The analysis found that on average Britain would warm by between two and five degrees centigrade in the coming century, though the rise would be greater over land, reaching up to eight degrees centigrade in the south and east. To stabilise the levels of carbon dioxide would become harder, the Defra report said.
"We're already seeing the some change created by the greenhouse emissions of the Seventies," said Geoff Jenkins, head of the climate prediction group at the Hadley Centre. "We expect the trend to continue."
In the south and east, which are most affected by the continental land mass, summer sunshine will increase by 20 per cent, but winter rainfall will increase by 25 per cent, and summer rainfall could halve.

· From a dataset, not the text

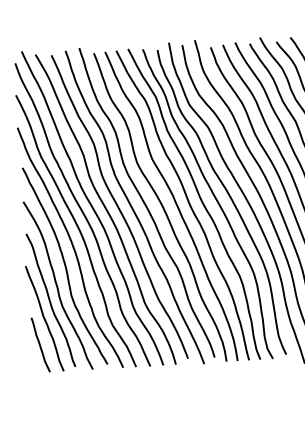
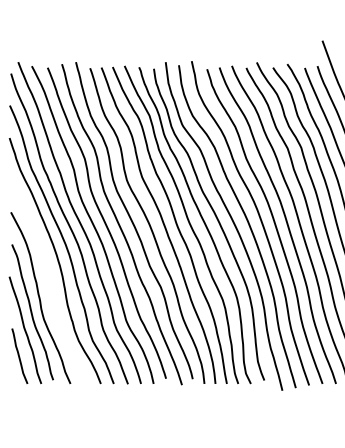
curve: (64, 265) -> (48, 278), removed

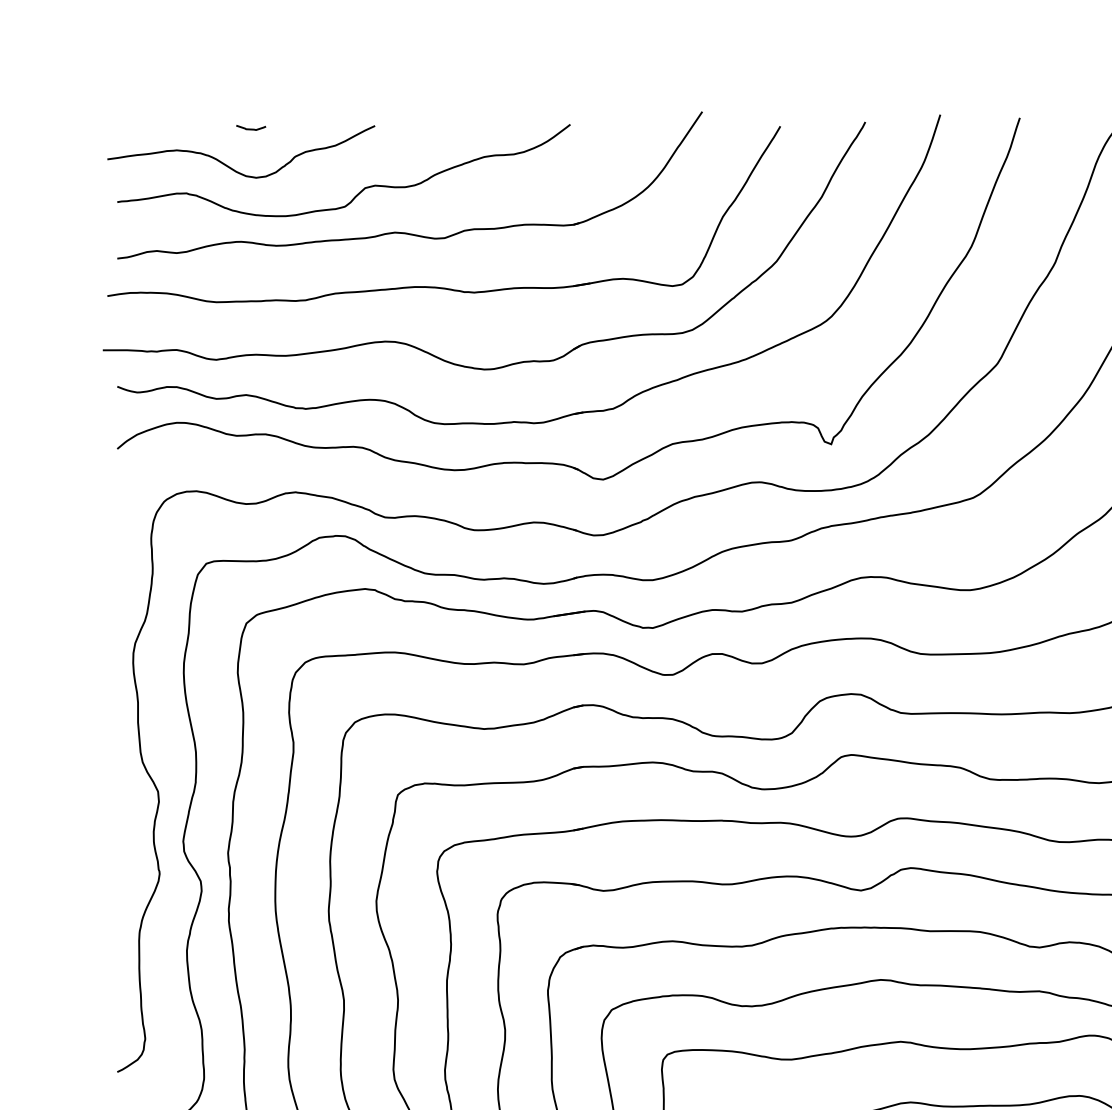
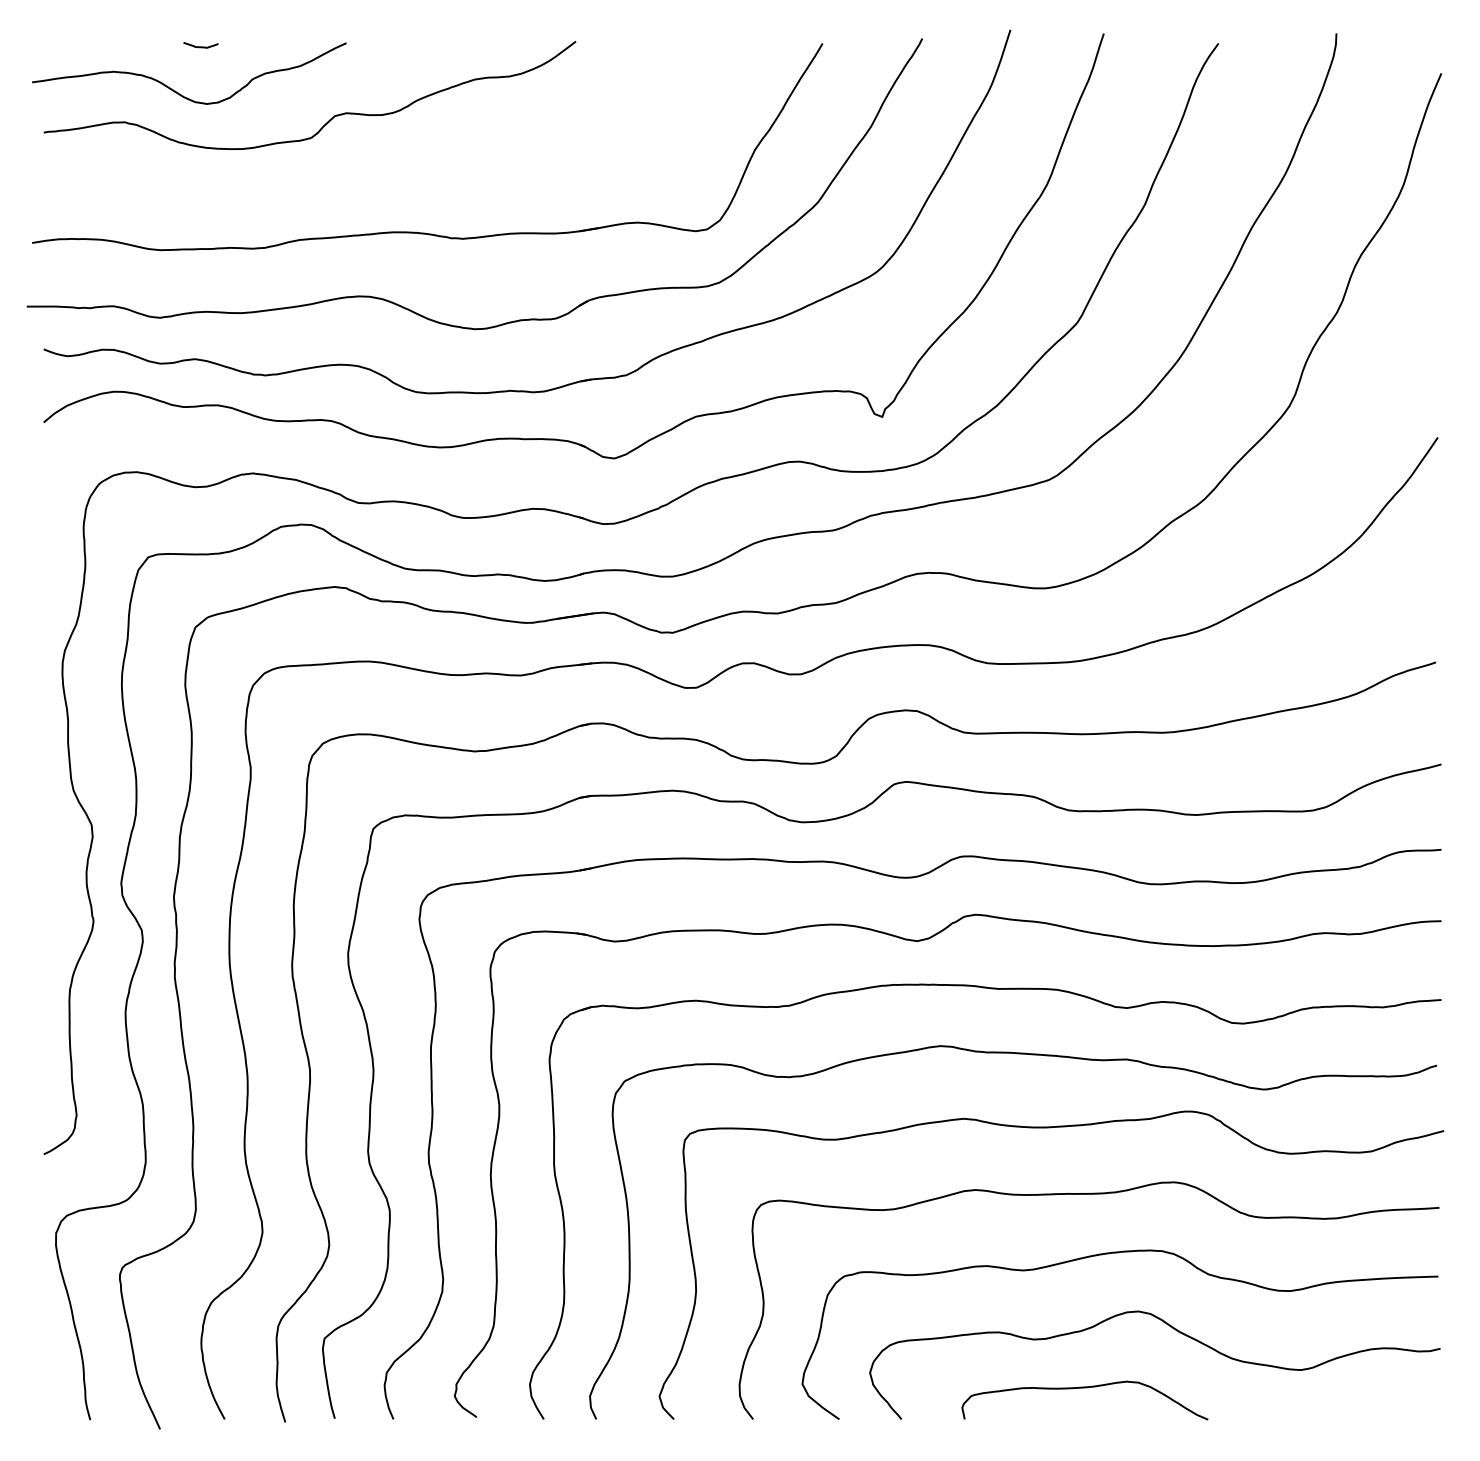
part: (407, 232) -> (384, 168), removed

"The United Kingdom is facing a future of unprecedented change," Defra said. "Cutting emissions now and in the future will go some way to prevent the worst effects, but our past emissions mean some degree of change is inevitable."
A spokesman for the environment group Greenpeace said: "Things need to be done now. Global warming is happening and it will affect people in the developing world more than anywhere else. Many lives are going to be lost to global warming unless action is taken now. One would hope that this report is a spur for White House action."
America has been reluctant to make firm commitments to reducing carbon dioxide emissions, having snubbed the Kyoto Treaty, which was intended to reduce emissions from industrialised countries below their 1990 levels by 2010. Britain has committed itself to meeting those targets.
But measurements taken by the Hadley Centre show "carbon feedback" from forests and natural vegetation – as rain forests are cut down and burnt – is rising and could accelerate global warming even further.
The atmospheric concentration of many greenhouse gases reached their highest levels in 2001; global temperatures continued to rise with 2002, 2001 and 1998 being the hottest years on record.
Defra said it had strategies in place to cope with flooding.